"""
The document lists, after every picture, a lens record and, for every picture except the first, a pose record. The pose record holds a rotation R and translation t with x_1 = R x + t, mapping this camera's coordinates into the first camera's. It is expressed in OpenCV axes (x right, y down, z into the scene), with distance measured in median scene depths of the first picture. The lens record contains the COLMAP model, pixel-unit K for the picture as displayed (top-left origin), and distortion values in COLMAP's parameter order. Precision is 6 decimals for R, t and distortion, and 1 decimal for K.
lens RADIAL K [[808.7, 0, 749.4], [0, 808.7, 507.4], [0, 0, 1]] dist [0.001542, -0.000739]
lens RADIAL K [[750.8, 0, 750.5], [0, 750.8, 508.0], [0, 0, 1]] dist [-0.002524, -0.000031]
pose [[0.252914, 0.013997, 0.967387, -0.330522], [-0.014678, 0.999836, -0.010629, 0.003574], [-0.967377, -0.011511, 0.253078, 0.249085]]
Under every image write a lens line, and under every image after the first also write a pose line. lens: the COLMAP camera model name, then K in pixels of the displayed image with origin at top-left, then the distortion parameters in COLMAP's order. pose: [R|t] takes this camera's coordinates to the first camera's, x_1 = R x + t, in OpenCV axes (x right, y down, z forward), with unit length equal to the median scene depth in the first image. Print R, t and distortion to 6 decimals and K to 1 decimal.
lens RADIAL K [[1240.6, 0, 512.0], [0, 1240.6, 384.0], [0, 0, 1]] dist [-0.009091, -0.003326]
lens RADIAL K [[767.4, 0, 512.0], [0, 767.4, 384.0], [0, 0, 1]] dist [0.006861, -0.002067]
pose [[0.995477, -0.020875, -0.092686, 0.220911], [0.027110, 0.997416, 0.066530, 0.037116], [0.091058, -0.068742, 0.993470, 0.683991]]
"""
For each entry above, write out an exact copy.

TASK SOLUTION |
The document lists, after every picture, a lens record and, for every picture except the first, a pose record. The pose record holds a rotation R and translation t with x_1 = R x + t, mapping this camera's coordinates into the first camera's. It is expressed in OpenCV axes (x right, y down, z into the scene), with distance measured in median scene depths of the first picture. The lens record contains the COLMAP model, pixel-unit K for the picture as displayed (top-left origin), and distortion values in COLMAP's parameter order. Precision is 6 decimals for R, t and distortion, and 1 decimal for K.
lens RADIAL K [[808.7, 0, 749.4], [0, 808.7, 507.4], [0, 0, 1]] dist [0.001542, -0.000739]
lens RADIAL K [[750.8, 0, 750.5], [0, 750.8, 508.0], [0, 0, 1]] dist [-0.002524, -0.000031]
pose [[0.252914, 0.013997, 0.967387, -0.330522], [-0.014678, 0.999836, -0.010629, 0.003574], [-0.967377, -0.011511, 0.253078, 0.249085]]
Under every image write a lens line, and under every image after the first also write a pose line. lens: the COLMAP camera model name, then K in pixels of the displayed image with origin at top-left, then the distortion parameters in COLMAP's order. pose: [R|t] takes this camera's coordinates to the first camera's, x_1 = R x + t, in OpenCV axes (x right, y down, z forward), with unit length equal to the median scene depth in the first image. Print R, t and distortion to 6 decimals and K to 1 decimal.
lens RADIAL K [[1240.6, 0, 512.0], [0, 1240.6, 384.0], [0, 0, 1]] dist [-0.009091, -0.003326]
lens RADIAL K [[767.4, 0, 512.0], [0, 767.4, 384.0], [0, 0, 1]] dist [0.006861, -0.002067]
pose [[0.995477, -0.020875, -0.092686, 0.220911], [0.027110, 0.997416, 0.066530, 0.037116], [0.091058, -0.068742, 0.993470, 0.683991]]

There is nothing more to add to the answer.